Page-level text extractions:
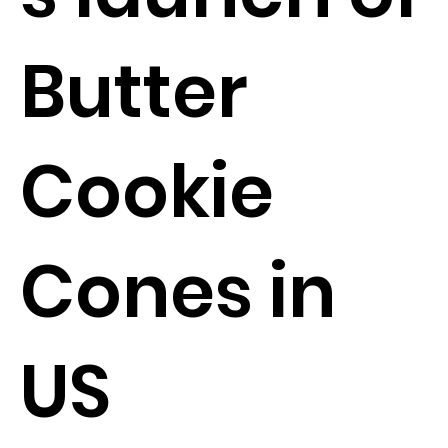
Butter
Cookie
Cones in
US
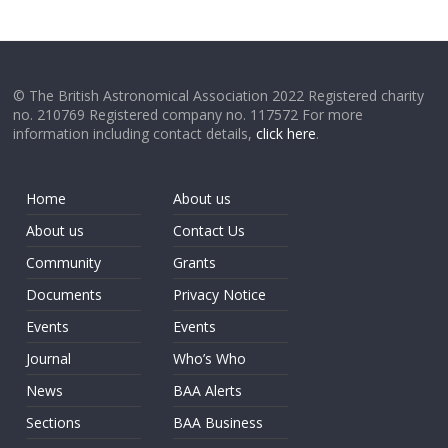
© The British Astronomical Association 2022 Registered charity
no. 210769 Registered company no. 117572 For more
information including contact details,
click here
.
Home
About us
About us
Contact Us
Community
Grants
Documents
Privacy Notice
Events
Events
Journal
Who’s Who
News
BAA Alerts
Sections
BAA Business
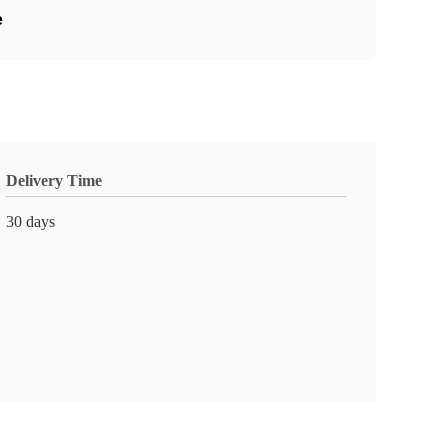
e
Delivery Time
30 days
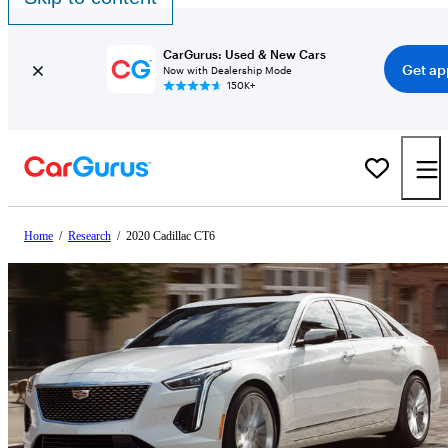
CarGurus: Used & New Cars
Get ap
Now with Dealership Mode
150K+
Home
/
Research
/
2020 Cadillac CT6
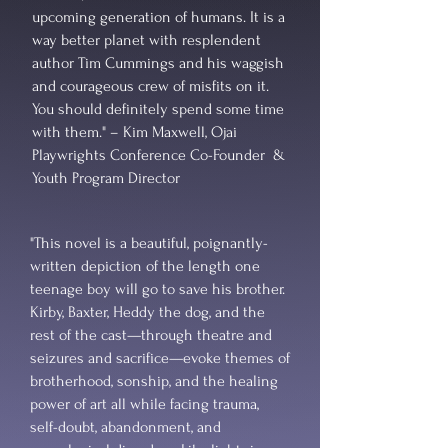
upcoming generation of humans. It is a
way better planet with resplendent
author Tim Cummings and his waggish
and courageous crew of misfits on it.
You should definitely spend some time
with them." – Kim Maxwell, Ojai
Playwrights Conference Co-Founder &
Youth Program Director
"This novel is a beautiful, poignantly-
written depiction of the length one
teenage boy will go to save his brother.
Kirby, Baxter, Heddy the dog, and the
rest of the cast—through theatre and
seizures and sacrifice—evoke themes of
brotherhood, sonship, and the healing
power of art all while facing trauma,
self-doubt, abandonment, and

Your objective:
Print the lines above from the one with "Youth Program Director" through the one with "seizures and sacrifice—evoke themes of", both included, exactly as written and nothing more.

Solved exercise:
Youth Program Director
"This novel is a beautiful, poignantly-
written depiction of the length one
teenage boy will go to save his brother.
Kirby, Baxter, Heddy the dog, and the
rest of the cast—through theatre and
seizures and sacrifice—evoke themes of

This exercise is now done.